Allerdings ist es möglich, daß eine solche nicht mehr so noth-
wendig schien, nachdem Karl V., der mittlerweile (24. Febr. 1530)
zu Bologna vom Papste zum römischen Kaiser gekrönt worden war,
gedrängt von dem Wunsche gegen die Türken, die im Jahre 1529
bis nach Wien vorgedrungen waren, von den deutschen Fürsten
Beistand zu erlangen und zugleich die Wahl seines Bruders zum
römischen König durchzusetzen, in dem Ausschreiben zu dem den
8. April 1530 zu Augsburg abzuhaltenden Reichstage sehr mild
und versöhnend aufgetreten war, indem es darin unter Anderem
hieß, cs solle eines Jeden Opinión, Gutdünken und Meinung in
Liebe und Gütigkeit gehört und erwogen und Alles, so zu beiden
Theilen nicht recht ausgelegt oder abgehandelt, abgethan werden.

» AUFGABE: Schreiben Sie den obigen Textauszug über das Ausschreiben Karls V. zum Augsburger Reichstag von 1530 vollständig und ohne jede Änderung ab.

» GEGEBENE ZEILEN:
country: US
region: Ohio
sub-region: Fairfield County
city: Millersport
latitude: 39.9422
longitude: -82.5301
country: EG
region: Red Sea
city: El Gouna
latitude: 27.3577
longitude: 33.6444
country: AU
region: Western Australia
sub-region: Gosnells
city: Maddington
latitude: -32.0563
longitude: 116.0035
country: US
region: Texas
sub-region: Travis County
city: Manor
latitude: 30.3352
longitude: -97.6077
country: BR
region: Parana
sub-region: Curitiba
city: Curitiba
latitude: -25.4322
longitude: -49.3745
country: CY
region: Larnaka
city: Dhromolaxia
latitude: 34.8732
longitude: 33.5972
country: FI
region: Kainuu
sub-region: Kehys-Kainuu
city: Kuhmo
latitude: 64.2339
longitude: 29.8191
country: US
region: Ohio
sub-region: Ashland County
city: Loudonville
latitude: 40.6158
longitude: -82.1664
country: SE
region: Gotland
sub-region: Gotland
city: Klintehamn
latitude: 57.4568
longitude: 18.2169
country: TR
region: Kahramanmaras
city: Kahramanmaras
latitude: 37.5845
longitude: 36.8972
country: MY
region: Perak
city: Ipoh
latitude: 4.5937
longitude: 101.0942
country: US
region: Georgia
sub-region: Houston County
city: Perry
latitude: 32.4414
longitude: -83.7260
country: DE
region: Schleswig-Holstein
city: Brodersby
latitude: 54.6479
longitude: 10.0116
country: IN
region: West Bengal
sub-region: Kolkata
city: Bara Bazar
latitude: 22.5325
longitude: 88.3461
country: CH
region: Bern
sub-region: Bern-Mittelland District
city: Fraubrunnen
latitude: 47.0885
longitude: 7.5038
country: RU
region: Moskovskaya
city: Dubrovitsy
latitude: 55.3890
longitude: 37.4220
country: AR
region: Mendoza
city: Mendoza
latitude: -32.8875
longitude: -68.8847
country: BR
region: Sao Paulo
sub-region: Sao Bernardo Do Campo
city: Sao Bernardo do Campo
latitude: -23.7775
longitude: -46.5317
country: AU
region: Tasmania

» ERLEDIGTE AUFGABE:
Allerdings ist es möglich, daß eine solche nicht mehr so noth-
wendig schien, nachdem Karl V., der mittlerweile (24. Febr. 1530)
zu Bologna vom Papste zum römischen Kaiser gekrönt worden war,
gedrängt von dem Wunsche gegen die Türken, die im Jahre 1529
bis nach Wien vorgedrungen waren, von den deutschen Fürsten
Beistand zu erlangen und zugleich die Wahl seines Bruders zum
römischen König durchzusetzen, in dem Ausschreiben zu dem den
8. April 1530 zu Augsburg abzuhaltenden Reichstage sehr mild
und versöhnend aufgetreten war, indem es darin unter Anderem
hieß, cs solle eines Jeden Opinión, Gutdünken und Meinung in
Liebe und Gütigkeit gehört und erwogen und Alles, so zu beiden
Theilen nicht recht ausgelegt oder abgehandelt, abgethan werden.